Deve-se perguntar qual é exatamente a variável dependente a ser explicada e quais

variáveis independentes e intervenientes compõem o quadro do estudo.A literatura salienta

a existência de uma mudança no que se refere à variável dependente (insulamento ou

horizontalização) e muito pouco se foca na especificação das potenciais variáveis

independentes (democratização, globalização, aumento de ministérios, liderança

presidencial) ou no processo pelo qual elas impactam a variável dependente. Nesse

sentido, há um duplo desafio para o campo de estudos. Um deles refere-se ao tratamento

conceitual: o que é horizontalização e o que se pode concluir sobre a sua trajetória? Esse

seria um desafio de inferência descritiva. O segundo desafio refere-se à inferência causal. O

que explicaria a horizontalização (ou a ausência de)?

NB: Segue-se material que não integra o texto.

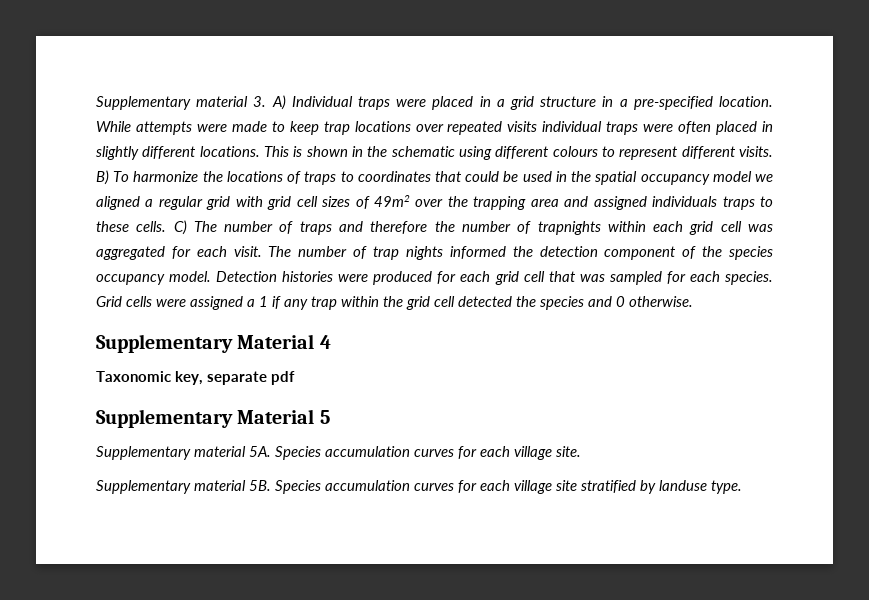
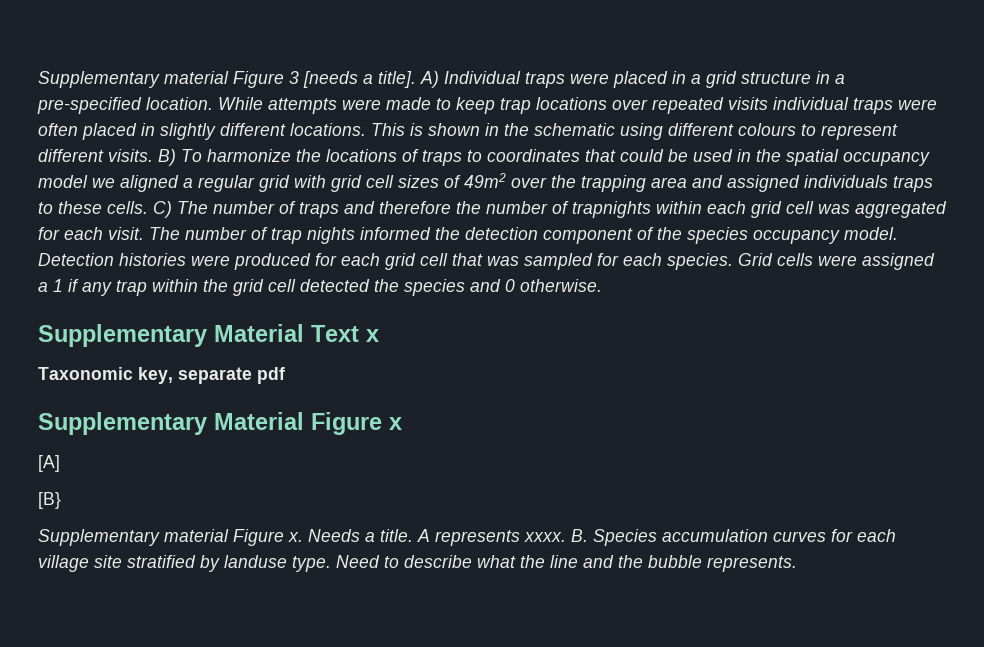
[96,96,267,110] Supplementary material 3. -> [38,71,416,88] Supplementary material Figure 3 [needs a title].
[319,335,331,349] 4 -> [311,325,379,342] Text x
[319,410,330,424] [96,446,581,460] [96,480,271,494] 5 // Supplementary material 5A. Species accumulation curves for each village site. // Supplementary material 5B. -> [311,412,402,435] [38,455,60,472] [38,492,61,509] [38,529,588,546] Figure x // [A] // [B} // Supplementary material Figure x. Needs a title. A represents xxxx. B.
(742, 487) none -> [336,555,797,572] Need to describe what the line and the bubble represents.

Assim, quando falamos em horizontalização de política externa brasileira, temos de

pensar como ela se traduz em termos analíticos. A política externa é o resultado do

processo decisório doméstico? É a projeção desse processo para os parceiros no plano

internacional pelos nossos negociadores? É a resultante em termos de acordos e

entendimentos que deverão ser posteriormente aprovados pelo parlamento? Em todo caso,

deve-se localizar temporalmente a arena decisória doméstica responsável por uma decisão e

quem a executou diante dos parceiros internacionais. As duas unidades não são

necessariamente equivalentes. É bem sabido que mesmo instruções objetivas e restritas

podem ser modificadas substancialmente pelo negociador. Em termos práticos, mesmo se o

Itamaraty sair derrotado no processo decisório, ele pode, caso seja o negociador,

reestruturar a posição brasileira. Também não se deve esquecer que, ainda que outros atores

domésticos sejam vitoriosos no processo decisório e na execução, caso a negociação tenha

gerado um documento a ser aprovado pelo legislativo, o Itamaraty novamente terá uma

oportunidade para intervir no processo. Isso sem contar, obviamente, na dinâmica de

implementação. É nítido, assim, que em cada momento se pode ter uma configuração

distinta de predominância dos atores.